Chapter One gives readers a powerful beginning. I can write about it because there are no spoilers in Chapter One. In 1956 young Willie and Leonard were playing near an abandoned mine shaft. Only one will survive. Cut to the present day. Melody Sinclair had always wanted to make films. She failed. She kept trying and not only came up with a good story idea; Melody had a patron, Giovanni, who could guarantee Melody would get a screening. Giovanni attended the screening with Melody but was sitting without Melody when the theater blew up due to a remotely detonated bomb. Melody was not in the theater because the bomb maker was preparing to kidnap her at the same time the bomb exploded. OK, can’t get much more of a strong ending than this one. It is all downhill from here.
Chief Parker is a cop who has a reason to call Sloane Monroe about the bombing and disappearance of Melody. Since there were a lot of bodies as a result of the explosion, Parker could logically call Maddie, a medical examiner, and indirectly involve Sloane, Maddie’s roommate. Following a typical template, Parker (police official) will spend the rest of the novel fighting the involvement of Maddie and Sloane (non-law enforcement types).
Sloane Monroe is a private investigator who has an on-again-off-again boyfriend, Giovanni Luciana.

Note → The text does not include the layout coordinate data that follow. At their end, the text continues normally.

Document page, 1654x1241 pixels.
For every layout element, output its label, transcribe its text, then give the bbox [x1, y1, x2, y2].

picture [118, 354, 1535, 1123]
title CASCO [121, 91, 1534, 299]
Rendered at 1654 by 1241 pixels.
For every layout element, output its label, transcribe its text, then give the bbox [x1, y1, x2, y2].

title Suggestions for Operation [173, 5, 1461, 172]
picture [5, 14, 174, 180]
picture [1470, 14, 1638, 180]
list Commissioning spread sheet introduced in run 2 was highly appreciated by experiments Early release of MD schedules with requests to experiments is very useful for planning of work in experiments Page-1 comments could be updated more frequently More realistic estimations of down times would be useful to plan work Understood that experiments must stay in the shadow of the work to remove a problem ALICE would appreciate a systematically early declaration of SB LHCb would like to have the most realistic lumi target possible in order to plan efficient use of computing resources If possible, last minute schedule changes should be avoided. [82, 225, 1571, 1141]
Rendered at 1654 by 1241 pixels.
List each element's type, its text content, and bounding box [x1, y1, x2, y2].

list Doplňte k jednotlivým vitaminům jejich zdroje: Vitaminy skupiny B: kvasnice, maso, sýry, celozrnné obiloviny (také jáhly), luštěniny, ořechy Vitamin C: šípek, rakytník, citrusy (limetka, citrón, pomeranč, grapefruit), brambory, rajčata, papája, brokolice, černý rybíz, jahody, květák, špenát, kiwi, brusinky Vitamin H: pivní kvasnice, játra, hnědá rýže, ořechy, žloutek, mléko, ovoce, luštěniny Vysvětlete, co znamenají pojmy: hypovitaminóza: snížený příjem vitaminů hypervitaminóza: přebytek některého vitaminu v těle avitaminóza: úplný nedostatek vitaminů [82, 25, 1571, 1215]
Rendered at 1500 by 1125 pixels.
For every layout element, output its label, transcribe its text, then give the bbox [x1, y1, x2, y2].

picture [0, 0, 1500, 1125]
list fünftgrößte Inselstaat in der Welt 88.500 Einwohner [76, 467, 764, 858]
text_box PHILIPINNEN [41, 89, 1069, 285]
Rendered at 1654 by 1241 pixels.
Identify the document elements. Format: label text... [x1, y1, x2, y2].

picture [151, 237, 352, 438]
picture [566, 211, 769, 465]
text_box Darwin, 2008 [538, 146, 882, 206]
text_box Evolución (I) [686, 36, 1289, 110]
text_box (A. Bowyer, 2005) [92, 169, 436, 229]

She loves him. He loves her. The romance is doomed by the generous attitude of Giovanni. Mafia Godfather sons are like that, quick to kill but also altruistic as they suffer heartbreak for the good of others.
Giovanni Luciana is a mafia member, son of a mafia Godfather, and heir apparent to take over the family. He didn’t mind micromanagement and had even shot the kidnapper and murderer of Sloane’s sister in a hotel room next to one occupied by Sloane; the shooting gave her a good idea about the kind of Giovanni’s business.
Carlo Luciana was an FBI agent, not a mafioso, even though he is the brother of Giovanni. Unreality begins to knock at the door. Carlo wants to hire Sloane to help investigate the Melody Sinclair kidnapping. Yep, this is what FBI agents usually do. They hire private investigators who are known to have mafia ties. And why not, since Carlo was an FBI/mafia member himself? The Unreality knocking on the door increases to the level of a pounding.
Shelby is a throwaway character. She is the unmanageable teenage daughter of her father, Cade, a detective in a neighboring town. As a law enforcement officer, he will somehow have the free time to leave his department and help private investigator Sloane and (FBI agent/mafia brother to Giovanni) Carlo investigate a kidnapping while bonding with his teenage daughter, solving her hormonal problems, and possibly continue a so far failed attempt at romance with Sloane. Nothing but reality here.
There is religious fanaticism, generational craziness, and an unidentified perpetrator who is recreating crimes from the past. In the mad rush to solve a crime, Sloane will come up with a possible clue to the identity of a suspect by following the carefully given instructions of FBI agent Carlo and discovering that mysteries can be solved by remembering events step-by-step according to keywords and soulful eye glances. As an ex-law enforcement type, this is where I wanted to give up, but with only thirty pages to go, I resolved to tough it out.
The Kindle price for this novel is USD 5.99; I received it at the promotion price of USD 0.00. It is not available on Kindle Unlimited. The quality of writing is high, and I would generally give it four Amazon stars. The content bothered me so much; I wanted to provide it with 3.75. Rounding up, that is four Amazon stars, so I am back where I started. If anyone reading this has found a novel they like by Cheryl Bradshaw, please recommend it to me. I want to read something other than this by a writer who other reviewers highly praise, but it won’t change my opinion of Bed of Bones.